Рванув на себя тяжёлую дверь, юноша буквально выпрыгнул из читальни и стук его каблуков, уже через минуту, затерялся в широких замковых галереях.
ЗАВОДЬ
Откуда она взялась, с какой стороны Обители ее принесло к мощным стенам Абелина, в городе никто не знал. Да и выяснять никому бы в голову не пришло – Абелин был своеобразными воротами страны, пути из которых, лежали во все изведанные земли. Поторговавшись с разнеженными и слегка хмельными стражами у городских ворот, пришлая заплатила полтолля вместо положенной малой толики и этой взяткой отвела глаза охранников, как от себя, так и от своих пожитков.

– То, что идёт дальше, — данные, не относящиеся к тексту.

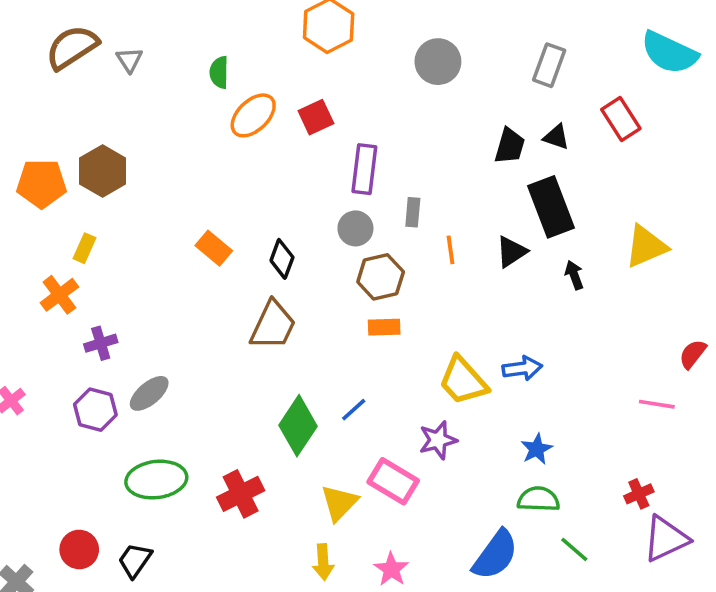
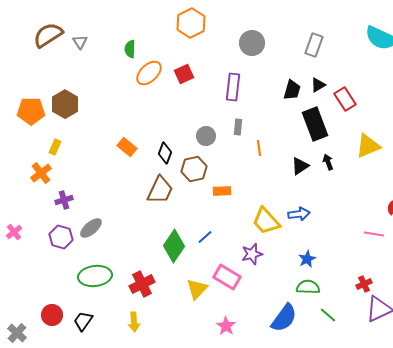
red rectangle: (621, 119) -> (345, 99), moved
black triangle: (556, 137) -> (318, 85), turned -49
purple rectangle: (364, 169) -> (233, 87), moved
black triangle: (511, 252) -> (300, 166), moved
brown hexagon: (381, 277) -> (194, 169), moved
yellow arrow: (323, 562) -> (134, 322), moved

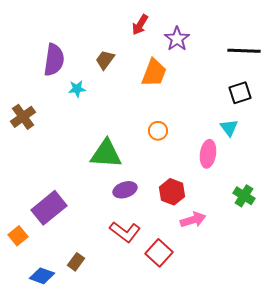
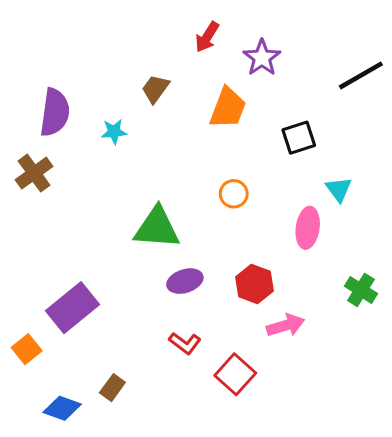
black line: (244, 51) -> (361, 75), turned -32
purple semicircle: (54, 60) -> (55, 112), moved
black square: (240, 93) -> (299, 138), moved
red L-shape: (125, 232) -> (185, 343), size x0.7

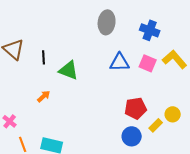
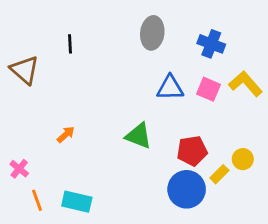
black line: (44, 57) -> (70, 44), moved
green triangle: (69, 70) -> (139, 136), moved
blue circle: (132, 136) -> (187, 189), size x1.4

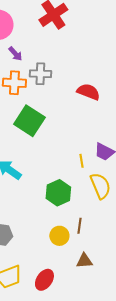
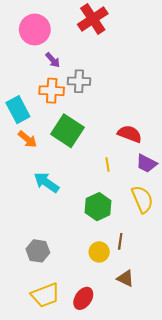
red semicircle: (88, 92) -> (130, 134), moved
yellow line: (81, 161) -> (108, 164), moved
brown triangle: (84, 261) -> (125, 278), turned 30

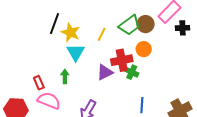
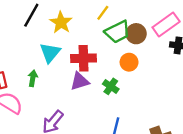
yellow star: (71, 32) -> (61, 22), moved
yellow line: (102, 34) -> (103, 13), moved
red cross: (122, 60) -> (83, 58), moved

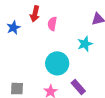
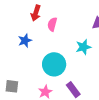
blue star: (13, 28) -> (25, 41), moved

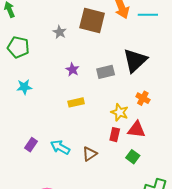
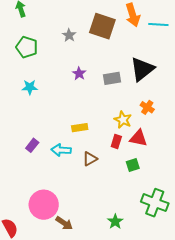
yellow rectangle: (76, 102) -> (80, 128), moved
cyan arrow: (60, 147) -> (61, 150), turned -30
green square: (133, 157) -> (133, 165), turned 32

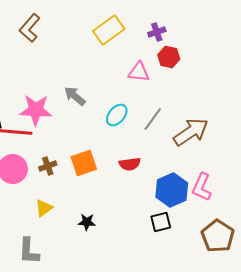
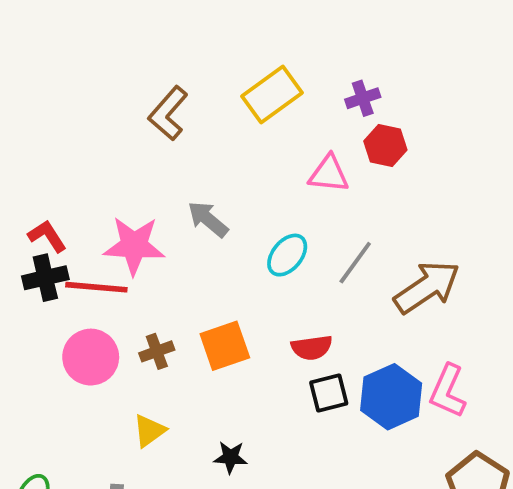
brown L-shape: (30, 28) -> (168, 113), moved
black square: (161, 222) -> (329, 393), moved

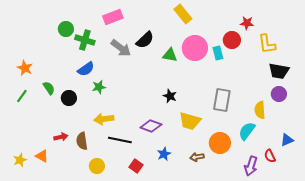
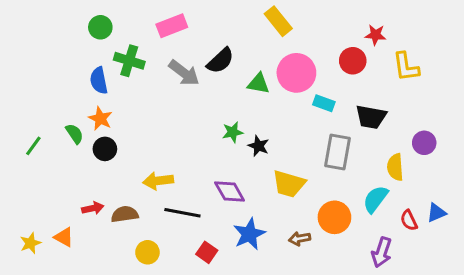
green circle: (66, 29) -> (100, 27), moved
cyan rectangle: (218, 53) -> (324, 103), moved, turned -56
orange star: (25, 68) -> (100, 118), moved
blue semicircle: (86, 69) -> (99, 80), moved, turned 114
black trapezoid: (279, 71) -> (371, 117), moved
green star: (99, 87) -> (233, 132), moved
purple diamond: (151, 126) -> (230, 191), turned 40
brown semicircle: (82, 141) -> (125, 214), turned 90
blue star: (164, 154) -> (249, 234), size x1.5
red semicircle: (270, 156) -> (409, 220), moved

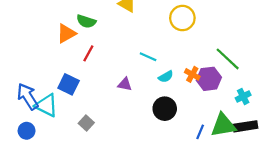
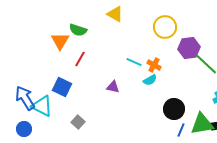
orange triangle: (66, 33) -> (60, 41), turned -30
orange cross: (192, 74) -> (154, 65), moved
purple hexagon: (209, 79) -> (189, 48), moved
black circle: (165, 109) -> (174, 109), moved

Смешавшись с галдящей толпой, она, нигде не останавливаясь, прошла через извилистые улочки предместья, затем вдоль длиннющего каменного забора, скрывающего за собой дома Мастеровой доли. Постепенно её спутники разбредались по своим делам, приведшим их в город, но путешественницу это как будто вполне устраивало. Мало того, она даже приотстала от вереницы гружёных повозок, за которой шла всё это время и свернула на узкую улочку, огибавшую открывавшееся впереди шумное торговище. Перейдя через несколько горбатых мостов и мостиков, перекинутых через когда-то вырытые оттоки и каналы, она долго петляла по извилистым проулкам, пока не вышла к тенистым аллеям Главной Доли. Но и здесь путница задерживаться не пожелала. Её не заставили остановиться ни вид исполинской башни вильета Абелина, ни затейливые фонтаны на Соборном спуске, который вёл к роскошным дворцам Верхних – фаворитов и советчиков градоправителя. И, тем не менее, невольно ей в глаза бросалось то, что город выставлял напоказ, а порой и сокрытое от любопытных взглядов – славный Абелин представал перед путешественниками таким, каким его хотели видеть. Величавые дома, украшенные искусным орнаментом, неохватные взглядом крикливые и разноцветные торговища, соседствовали с кучами мусора и стайками чумазой ребятни, одетых в немыслимые лохмотья. Некоторые из них порой бежали за пришлой, клянча нехитрую подачку, встречные исподтишка поглядывали ей вслед, но она не обращала внимания на попрошаек и любопытных. Запыленная накидка с глубоким наголовником, не позволяла рассмотреть её внешность, а усталый мул, тащивший повозку с пожитками, был обычной принадлежностью странствующих по дорогам Обители.